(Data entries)

━━━━

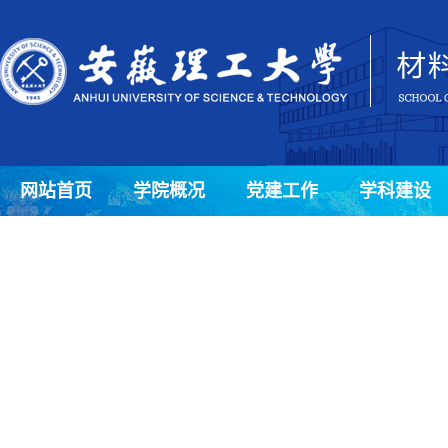
网站首页
学院概况
党建工作
学科建设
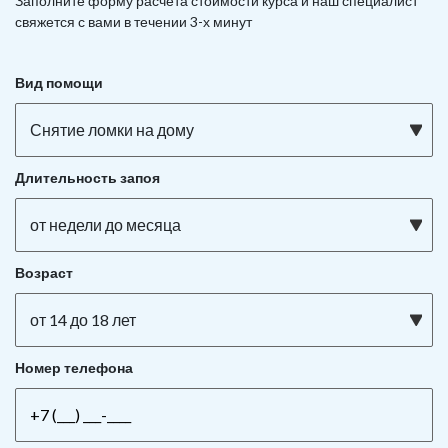
Заполните форму расчета стоимости курса и наш специалист
свяжется с вами в течении 3-х минут
Вид помощи
Снятие ломки на дому
Длительность запоя
от недели до месяца
Возраст
от 14 до 18 лет
Номер телефона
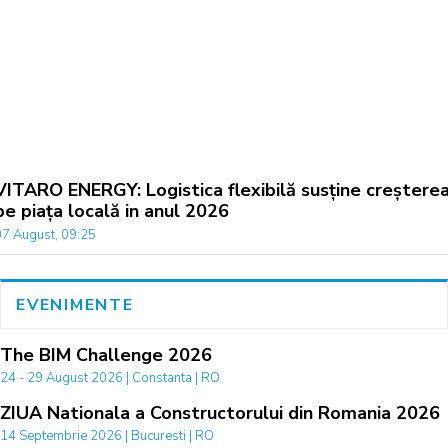
VITARO ENERGY: Logistica flexibilă susține creștere
pe piața locală in anul 2026
07 August, 09:25
EVENIMENTE
The BIM Challenge 2026
24 - 29 August 2026 | Constanta | RO
ZIUA Nationala a Constructorului din Romania 2026
14 Septembrie 2026 | Bucuresti | RO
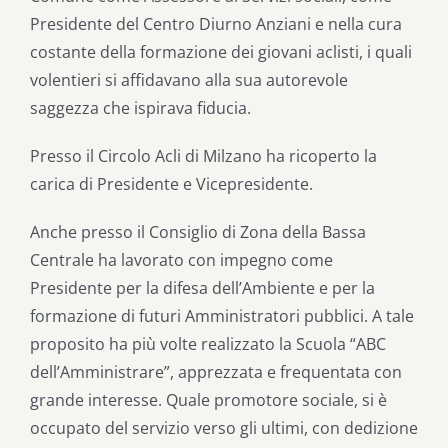
Presidente del Centro Diurno Anziani e nella cura
costante della formazione dei giovani aclisti, i quali
volentieri si affidavano alla sua autorevole
saggezza che ispirava fiducia.
Presso il Circolo Acli di Milzano ha ricoperto la
carica di Presidente e Vicepresidente.
Anche presso il Consiglio di Zona della Bassa
Centrale ha lavorato con impegno come
Presidente per la difesa dell’Ambiente e per la
formazione di futuri Amministratori pubblici. A tale
proposito ha più volte realizzato la Scuola “ABC
dell’Amministrare”, apprezzata e frequentata con
grande interesse. Quale promotore sociale, si è
occupato del servizio verso gli ultimi, con dedizione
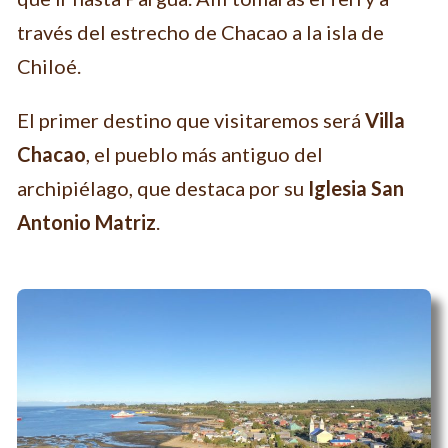
través del estrecho de Chacao a la isla de
Chiloé.
El primer destino que visitaremos será
Villa
Chacao
, el pueblo más antiguo del
archipiélago, que destaca por su
Iglesia San
Antonio Matriz
.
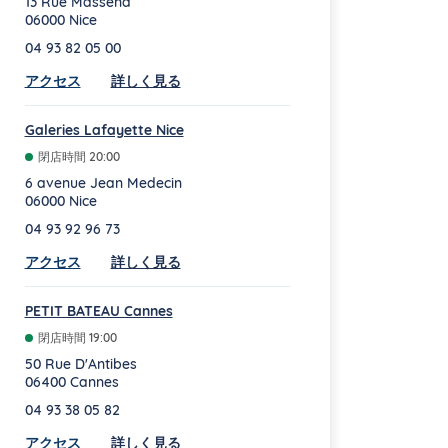
13 Rue Massena
06000
Nice
04 93 82 05 00
Link Opens in New Tab
アクセス
詳しく見る
Galeries Lafayette Nice
閉店時間
20:00
6 avenue Jean Medecin
06000
Nice
04 93 92 96 73
Link Opens in New Tab
アクセス
詳しく見る
PETIT BATEAU Cannes
閉店時間
19:00
50 Rue D'Antibes
06400
Cannes
04 93 38 05 82
Link Opens in New Tab
アクセス
詳しく見る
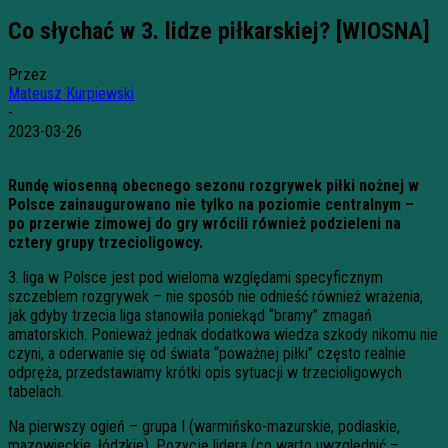
Co słychać w 3. lidze piłkarskiej? [WIOSNA]
Przez
Mateusz Kurpiewski
-
2023-03-26
Rundę wiosenną obecnego sezonu rozgrywek piłki nożnej w
Polsce zainaugurowano nie tylko na poziomie centralnym –
po przerwie zimowej do gry wrócili również podzieleni na
cztery grupy trzecioligowcy.
3. liga w Polsce jest pod wieloma względami specyficznym
szczeblem rozgrywek – nie sposób nie odnieść również wrażenia,
jak gdyby trzecia liga stanowiła poniekąd “bramy” zmagań
amatorskich. Ponieważ jednak dodatkowa wiedza szkody nikomu nie
czyni, a oderwanie się od świata “poważnej piłki” często realnie
odpręża, przedstawiamy krótki opis sytuacji w trzecioligowych
tabelach.
Na pierwszy ogień – grupa I (warmińsko-mazurskie, podlaskie,
mazowieckie, łódzkie). Pozycję lidera (co warto uwzględnić –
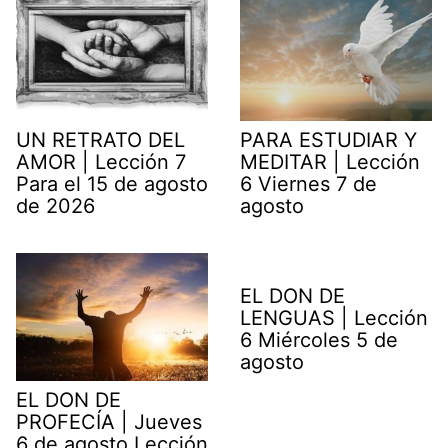
UN RETRATO DEL
PARA ESTUDIAR Y
AMOR | Lección 7
MEDITAR | Lección
Para el 15 de agosto
6 Viernes 7 de
de 2026
agosto
EL DON DE
LENGUAS | Lección
6 Miércoles 5 de
agosto
EL DON DE
PROFECÍA | Jueves
6 de agosto Lección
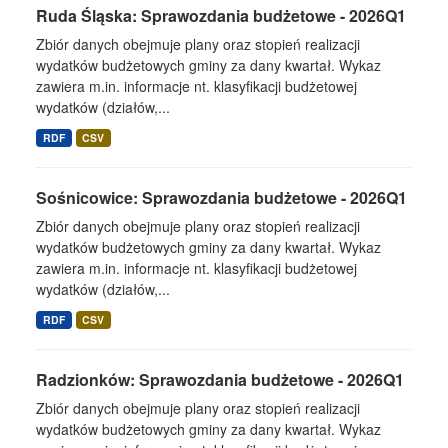
Ruda Śląska: Sprawozdania budżetowe - 2026Q1
Zbiór danych obejmuje plany oraz stopień realizacji
wydatków budżetowych gminy za dany kwartał. Wykaz
zawiera m.in. informacje nt. klasyfikacji budżetowej
wydatków (działów,...
RDF
CSV
Sośnicowice: Sprawozdania budżetowe - 2026Q1
Zbiór danych obejmuje plany oraz stopień realizacji
wydatków budżetowych gminy za dany kwartał. Wykaz
zawiera m.in. informacje nt. klasyfikacji budżetowej
wydatków (działów,...
RDF
CSV
Radzionków: Sprawozdania budżetowe - 2026Q1
Zbiór danych obejmuje plany oraz stopień realizacji
wydatków budżetowych gminy za dany kwartał. Wykaz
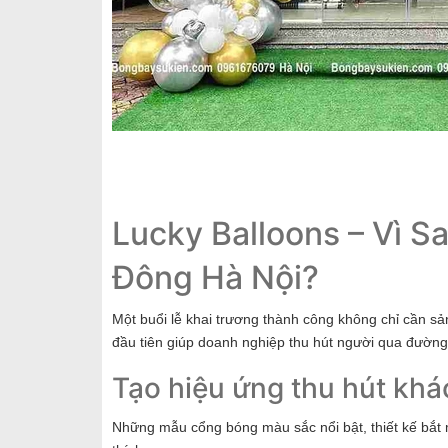
Lucky Balloons – Vì 
Đông Hà Nội?
Một buổi lễ khai trương thành công không chỉ cần s
đầu tiên giúp doanh nghiệp thu hút người qua đường
Tạo hiệu ứng thu hút kh
Những mẫu cổng bóng màu sắc nổi bật, thiết kế bắt 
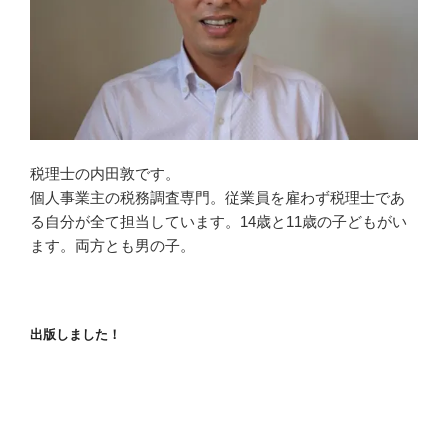
税理士の内田敦です。
個人事業主の税務調査専門。従業員を雇わず税理士であ
る自分が全て担当しています。14歳と11歳の子どもがい
ます。両方とも男の子。
出版しました！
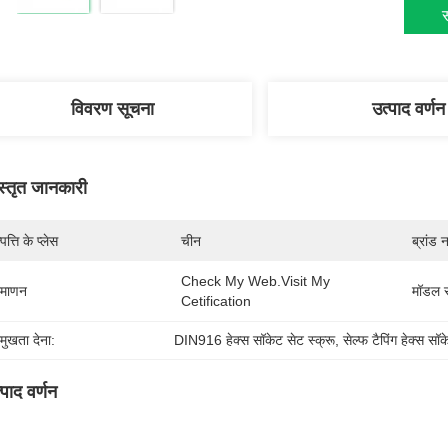
स
विवरण सूचना
उत्पाद वर्णन
स्तृत जानकारी
पत्ति के प्लेस
चीन
ब्रांड 
Check My Web.visit My 
रमाणन
मॉडल स
Cetification
रमुखता देना:
DIN916 हेक्स सॉकेट सेट स्क्रू
, 
सेल्फ टैपिंग हेक्स सॉ
्पाद वर्णन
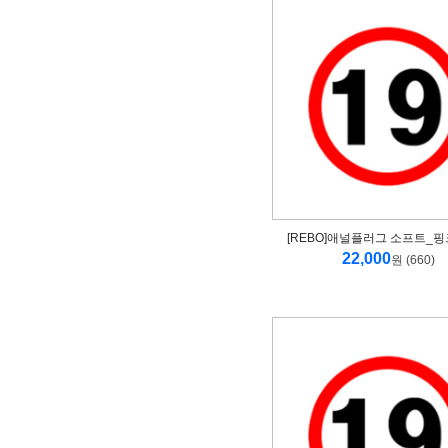
[REBO]애널플러그 소프트_핑
22,000
원 (660)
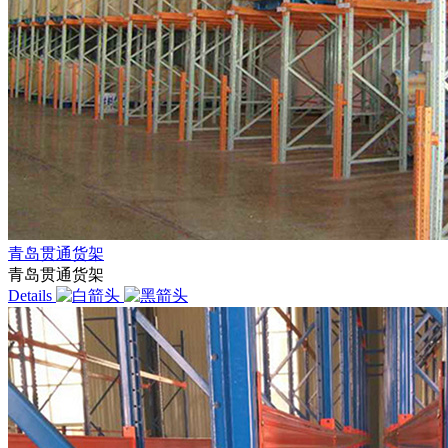
青岛贯通货架
青岛贯通货架
Details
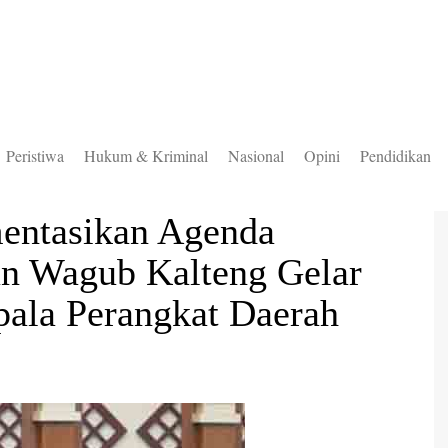
Peristiwa
Hukum & Kriminal
Nasional
Opini
Pendidikan
to Selatan
entasikan Agenda
to Timur
an Wagub Kalteng Gelar
to Utara
ala Perangkat Daerah
ung Mas
teng
uas
ingan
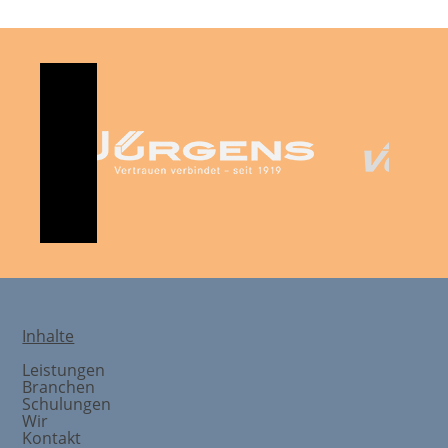
Inhalte
Leistungen
Branchen
Schulungen
Wir
Kontakt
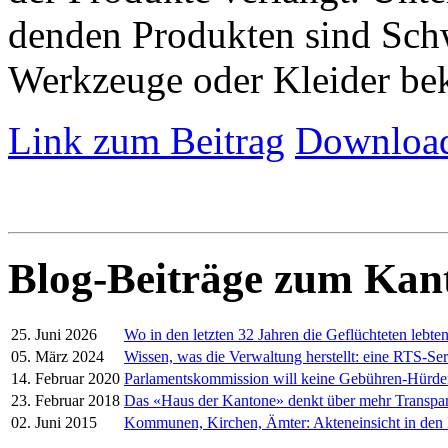
denden Produkten sind Schw
Werkzeuge oder Kleider be
Link zum Beitrag
Download
Blog-Beiträge zum Kan
25. Juni 2026
Wo in den letzten 32 Jahren die Geflüchteten lebte
05. März 2024
Wissen, was die Verwaltung herstellt: eine RTS-Ser
14. Februar 2020
Parlamentskommission will keine Gebühren-Hürd
23. Februar 2018
Das «Haus der Kantone» denkt über mehr Transpa
02. Juni 2015
Kommunen, Kirchen, Ämter: Akteneinsicht in den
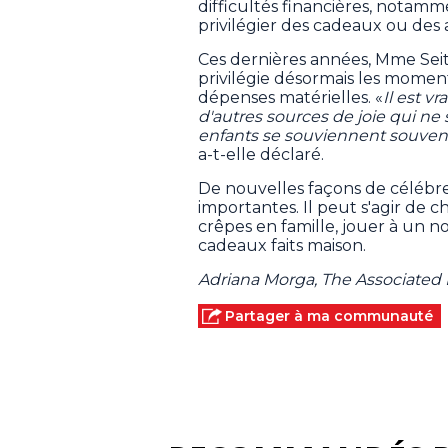
difficultés financières, notamme
privilégier des cadeaux ou des ac
Ces dernières années, Mme Sei
privilégie désormais les momen
dépenses matérielles. «
Il est v
d'autres sources de joie qui ne 
enfants se souviennent souvent 
a-t-elle déclaré.
De nouvelles façons de célébr
importantes. Il peut s'agir de
crêpes en famille, jouer à un 
cadeaux faits maison.
Adriana Morga, The Associated 
Partager à ma communauté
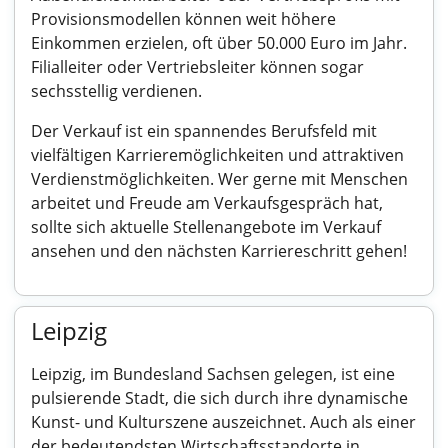
Provisionsmodellen können weit höhere
Einkommen erzielen, oft über 50.000 Euro im Jahr.
Filialleiter oder Vertriebsleiter können sogar
sechsstellig verdienen.
Der Verkauf ist ein spannendes Berufsfeld mit
vielfältigen Karrieremöglichkeiten und attraktiven
Verdienstmöglichkeiten. Wer gerne mit Menschen
arbeitet und Freude am Verkaufsgespräch hat,
sollte sich aktuelle Stellenangebote im Verkauf
ansehen und den nächsten Karriereschritt gehen!
Leipzig
Leipzig, im Bundesland Sachsen gelegen, ist eine
pulsierende Stadt, die sich durch ihre dynamische
Kunst- und Kulturszene auszeichnet. Auch als einer
der bedeutendsten Wirtschaftsstandorte in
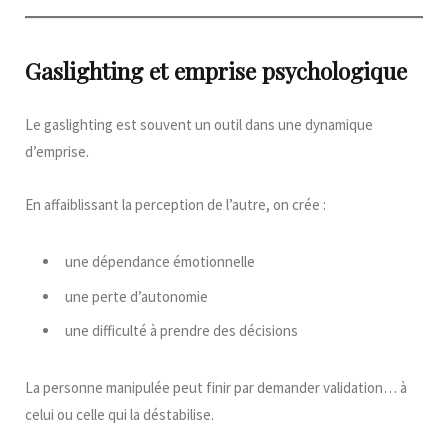
Gaslighting et emprise psychologique
Le gaslighting est souvent un outil dans une dynamique
d’emprise.
En affaiblissant la perception de l’autre, on crée :
une dépendance émotionnelle
une perte d’autonomie
une difficulté à prendre des décisions
La personne manipulée peut finir par demander validation… à
celui ou celle qui la déstabilise.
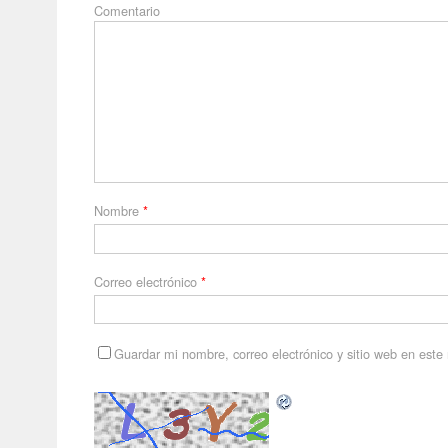
Comentario
Nombre
*
Correo electrónico
*
Guardar mi nombre, correo electrónico y sitio web en est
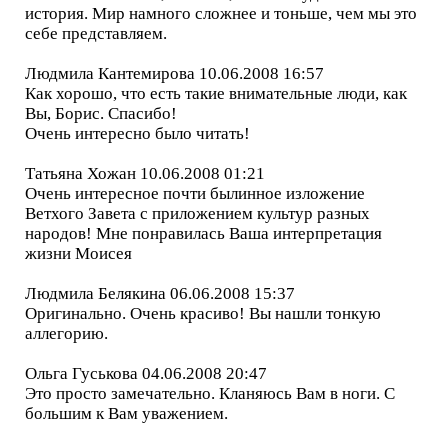
история. Мир намного сложнее и тоньше, чем мы это
себе представляем.
Людмила Кантемирова 10.06.2008 16:57
Как хорошо, что есть такие внимательные люди, как
Вы, Борис. Спасибо!
Очень интересно было читать!
Татьяна Хожан 10.06.2008 01:21
Очень интересное почти былинное изложение
Ветхого Завета с приложением культур разных
народов! Мне понравилась Ваша интерпретация
жизни Моисея
Людмила Белякина 06.06.2008 15:37
Оригинально. Очень красиво! Вы нашли тонкую
аллегорию.
Ольга Гуськова 04.06.2008 20:47
Это просто замечательно. Кланяюсь Вам в ноги. С
большим к Вам уважением.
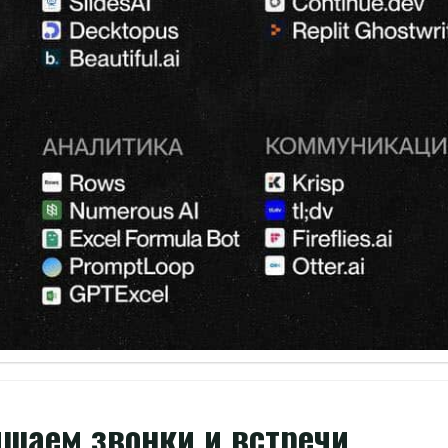
шаем звонки и встречи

━━━━

## What you need to do
Filter the entries down to the lines that include the string "Presidente".

## Solution to the problem
Presidente del Centro Diurno Anziani e nella cura
carica di Presidente e Vicepresidente.
Presidente per la difesa dell’Ambiente e per la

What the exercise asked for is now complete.